We still love R&B, and we will continue to support it as long as people keep calling for it. This month, we’re delighted to bring you another volume in our series of CDs devoted to the labels of the late John Grattan Dolphin.
Our previous Dolphin compilation highlighted repertoire that Lovin’ John had recorded for release on his first label, Recorded In Hollywood. This time, the repertoire is largely drawn from the stack of tapes that Dolphin produced or bought with the intention of issuing them on his later labels, Money and Cash. With one exception, all tracks come from original mastertapes that Ace acquired from Dolphin’s widow, Ruth, some years ago.
Dolphin’s scattergun approach to running his labels meant that he would be recording and releasing high profile acts like Memphis Slim, Pee Wee Crayton, Joe Houston and Jimmy Witherspoon one day, and extremely obscure ones like Vernon Anders and Al Calloway the next.
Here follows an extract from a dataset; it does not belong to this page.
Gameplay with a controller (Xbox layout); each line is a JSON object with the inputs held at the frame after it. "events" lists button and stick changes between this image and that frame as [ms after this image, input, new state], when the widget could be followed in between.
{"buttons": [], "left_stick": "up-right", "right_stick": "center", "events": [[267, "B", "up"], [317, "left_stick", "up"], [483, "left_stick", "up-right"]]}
For every two sides that he issued, he left two in the can. Indeed, some singers heard here, such as Ervin “Big Boy” Groves’ protégée Little Margie, recorded many sides over several sessions without so much as one finding its way onto the market.
Half a century may have passed since John Dolphin really was the Toast Of the Coast, but his musical legacy has outlived him. Thanks to our being able to bring you compilations such as this one, it will continue to do so for many years to come.